* _Work instructions_
The reply should contain every entry below exactly as written, with no images.

* _Collection entries_
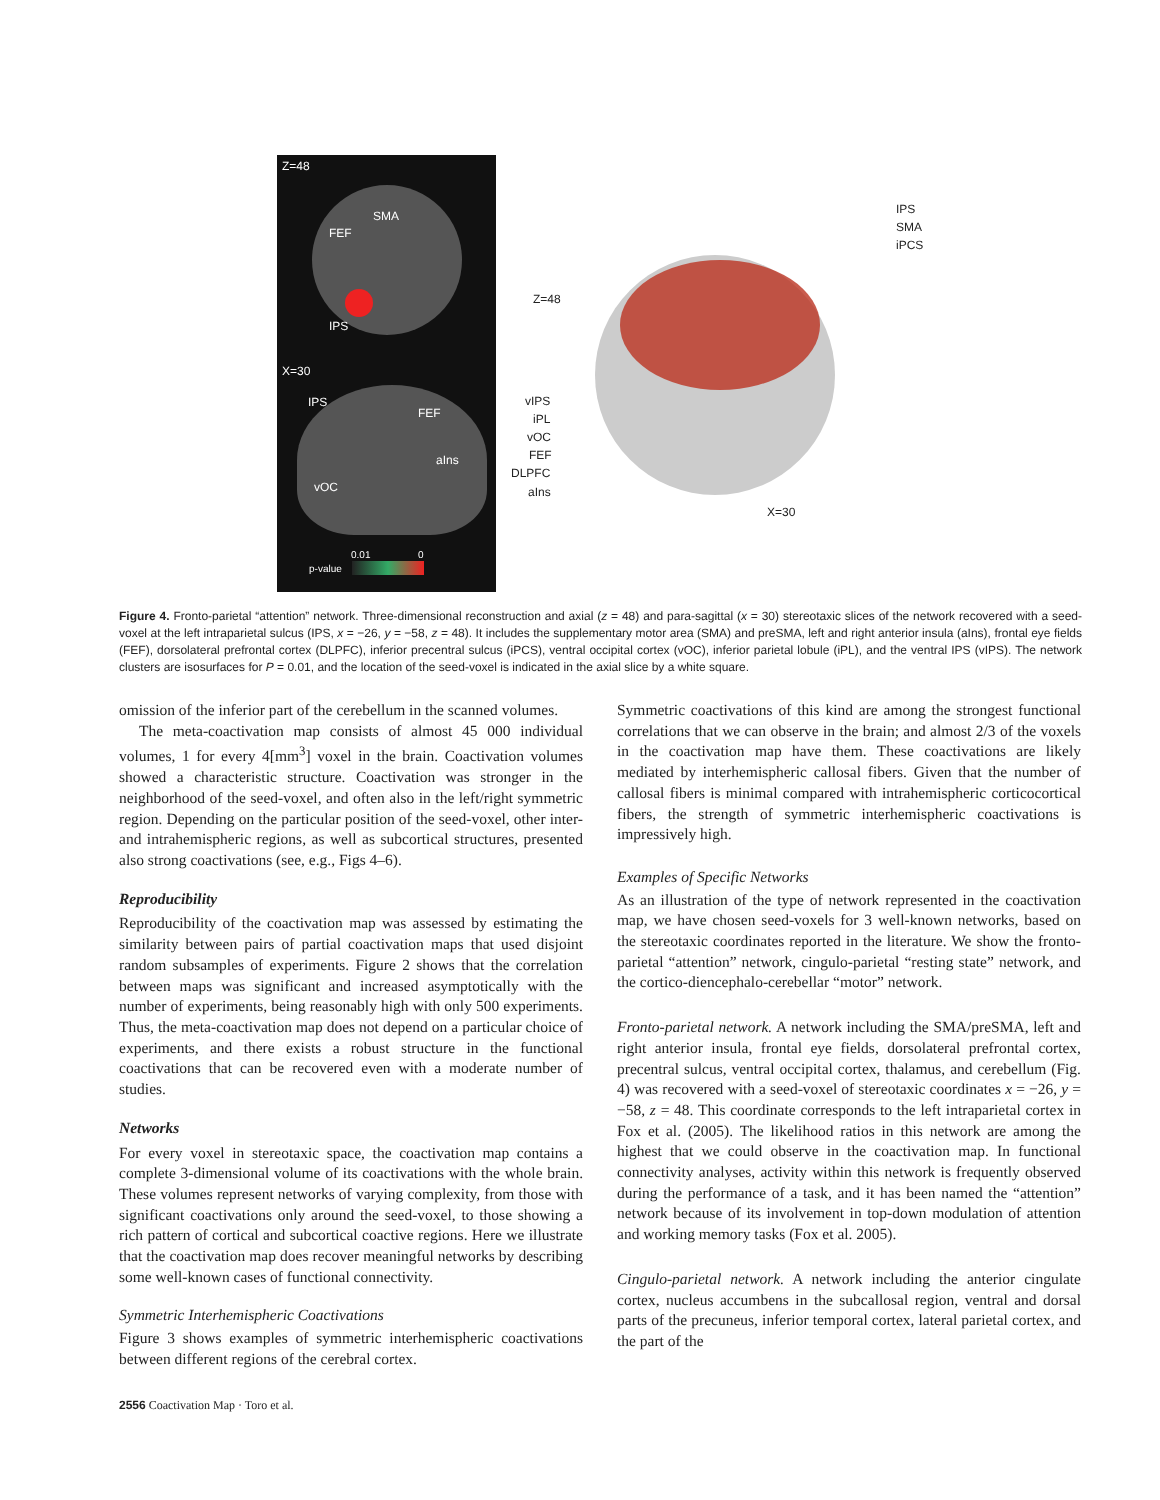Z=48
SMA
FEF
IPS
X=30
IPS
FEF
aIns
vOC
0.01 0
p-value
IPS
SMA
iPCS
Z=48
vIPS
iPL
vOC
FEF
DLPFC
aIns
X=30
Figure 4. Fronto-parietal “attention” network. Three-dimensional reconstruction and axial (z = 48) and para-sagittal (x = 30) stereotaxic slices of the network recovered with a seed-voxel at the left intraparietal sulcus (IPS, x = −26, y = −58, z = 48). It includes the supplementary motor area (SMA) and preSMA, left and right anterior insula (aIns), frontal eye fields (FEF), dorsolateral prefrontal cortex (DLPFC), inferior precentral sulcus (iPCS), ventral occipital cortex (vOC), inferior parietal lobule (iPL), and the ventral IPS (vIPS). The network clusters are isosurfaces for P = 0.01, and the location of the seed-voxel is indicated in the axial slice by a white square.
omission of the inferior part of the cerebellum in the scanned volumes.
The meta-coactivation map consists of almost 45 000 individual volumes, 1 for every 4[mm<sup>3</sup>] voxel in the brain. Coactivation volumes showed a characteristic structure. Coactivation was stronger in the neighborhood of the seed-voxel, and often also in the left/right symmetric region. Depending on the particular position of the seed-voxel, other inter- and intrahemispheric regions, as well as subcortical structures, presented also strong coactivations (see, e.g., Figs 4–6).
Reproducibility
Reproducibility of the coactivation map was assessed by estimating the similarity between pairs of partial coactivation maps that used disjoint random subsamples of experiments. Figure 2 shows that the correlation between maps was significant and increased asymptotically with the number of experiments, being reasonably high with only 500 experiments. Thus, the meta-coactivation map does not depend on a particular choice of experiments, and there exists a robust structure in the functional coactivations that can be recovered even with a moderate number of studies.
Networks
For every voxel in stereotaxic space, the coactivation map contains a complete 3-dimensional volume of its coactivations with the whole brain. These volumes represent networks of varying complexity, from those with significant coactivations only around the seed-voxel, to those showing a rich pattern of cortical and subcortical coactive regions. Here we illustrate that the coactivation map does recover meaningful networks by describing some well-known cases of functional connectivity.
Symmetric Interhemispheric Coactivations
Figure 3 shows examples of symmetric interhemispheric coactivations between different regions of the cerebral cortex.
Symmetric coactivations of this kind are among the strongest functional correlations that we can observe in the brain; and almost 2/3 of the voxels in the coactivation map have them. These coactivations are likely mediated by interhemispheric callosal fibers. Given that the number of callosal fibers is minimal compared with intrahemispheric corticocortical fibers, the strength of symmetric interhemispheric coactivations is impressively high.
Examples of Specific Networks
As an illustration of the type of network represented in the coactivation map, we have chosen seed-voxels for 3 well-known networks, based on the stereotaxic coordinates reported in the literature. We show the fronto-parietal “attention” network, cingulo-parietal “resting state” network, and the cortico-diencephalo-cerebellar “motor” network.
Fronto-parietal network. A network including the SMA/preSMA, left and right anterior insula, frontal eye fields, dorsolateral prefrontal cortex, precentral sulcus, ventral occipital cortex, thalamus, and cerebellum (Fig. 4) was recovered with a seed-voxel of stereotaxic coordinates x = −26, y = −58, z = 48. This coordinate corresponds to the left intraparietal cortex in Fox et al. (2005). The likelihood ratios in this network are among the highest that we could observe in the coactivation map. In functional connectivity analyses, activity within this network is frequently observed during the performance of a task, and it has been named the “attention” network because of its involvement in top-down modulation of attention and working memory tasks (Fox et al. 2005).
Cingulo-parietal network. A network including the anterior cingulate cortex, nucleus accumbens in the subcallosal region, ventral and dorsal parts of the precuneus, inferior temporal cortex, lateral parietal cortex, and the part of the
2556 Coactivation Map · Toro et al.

* _Task solution_
Z=48
SMA
FEF
IPS
X=30
IPS
FEF
aIns
vOC
0.01 0
p-value
IPS
SMA
iPCS
Z=48
vIPS
iPL
vOC
FEF
DLPFC
aIns
X=30
Figure 4. Fronto-parietal “attention” network. Three-dimensional reconstruction and axial (z = 48) and para-sagittal (x = 30) stereotaxic slices of the network recovered with a seed-voxel at the left intraparietal sulcus (IPS, x = −26, y = −58, z = 48). It includes the supplementary motor area (SMA) and preSMA, left and right anterior insula (aIns), frontal eye fields (FEF), dorsolateral prefrontal cortex (DLPFC), inferior precentral sulcus (iPCS), ventral occipital cortex (vOC), inferior parietal lobule (iPL), and the ventral IPS (vIPS). The network clusters are isosurfaces for P = 0.01, and the location of the seed-voxel is indicated in the axial slice by a white square.
omission of the inferior part of the cerebellum in the scanned volumes.
The meta-coactivation map consists of almost 45 000 individual volumes, 1 for every 4[mm<sup>3</sup>] voxel in the brain. Coactivation volumes showed a characteristic structure. Coactivation was stronger in the neighborhood of the seed-voxel, and often also in the left/right symmetric region. Depending on the particular position of the seed-voxel, other inter- and intrahemispheric regions, as well as subcortical structures, presented also strong coactivations (see, e.g., Figs 4–6).
Reproducibility
Reproducibility of the coactivation map was assessed by estimating the similarity between pairs of partial coactivation maps that used disjoint random subsamples of experiments. Figure 2 shows that the correlation between maps was significant and increased asymptotically with the number of experiments, being reasonably high with only 500 experiments. Thus, the meta-coactivation map does not depend on a particular choice of experiments, and there exists a robust structure in the functional coactivations that can be recovered even with a moderate number of studies.
Networks
For every voxel in stereotaxic space, the coactivation map contains a complete 3-dimensional volume of its coactivations with the whole brain. These volumes represent networks of varying complexity, from those with significant coactivations only around the seed-voxel, to those showing a rich pattern of cortical and subcortical coactive regions. Here we illustrate that the coactivation map does recover meaningful networks by describing some well-known cases of functional connectivity.
Symmetric Interhemispheric Coactivations
Figure 3 shows examples of symmetric interhemispheric coactivations between different regions of the cerebral cortex.
Symmetric coactivations of this kind are among the strongest functional correlations that we can observe in the brain; and almost 2/3 of the voxels in the coactivation map have them. These coactivations are likely mediated by interhemispheric callosal fibers. Given that the number of callosal fibers is minimal compared with intrahemispheric corticocortical fibers, the strength of symmetric interhemispheric coactivations is impressively high.
Examples of Specific Networks
As an illustration of the type of network represented in the coactivation map, we have chosen seed-voxels for 3 well-known networks, based on the stereotaxic coordinates reported in the literature. We show the fronto-parietal “attention” network, cingulo-parietal “resting state” network, and the cortico-diencephalo-cerebellar “motor” network.
Fronto-parietal network. A network including the SMA/preSMA, left and right anterior insula, frontal eye fields, dorsolateral prefrontal cortex, precentral sulcus, ventral occipital cortex, thalamus, and cerebellum (Fig. 4) was recovered with a seed-voxel of stereotaxic coordinates x = −26, y = −58, z = 48. This coordinate corresponds to the left intraparietal cortex in Fox et al. (2005). The likelihood ratios in this network are among the highest that we could observe in the coactivation map. In functional connectivity analyses, activity within this network is frequently observed during the performance of a task, and it has been named the “attention” network because of its involvement in top-down modulation of attention and working memory tasks (Fox et al. 2005).
Cingulo-parietal network. A network including the anterior cingulate cortex, nucleus accumbens in the subcallosal region, ventral and dorsal parts of the precuneus, inferior temporal cortex, lateral parietal cortex, and the part of the
2556 Coactivation Map · Toro et al.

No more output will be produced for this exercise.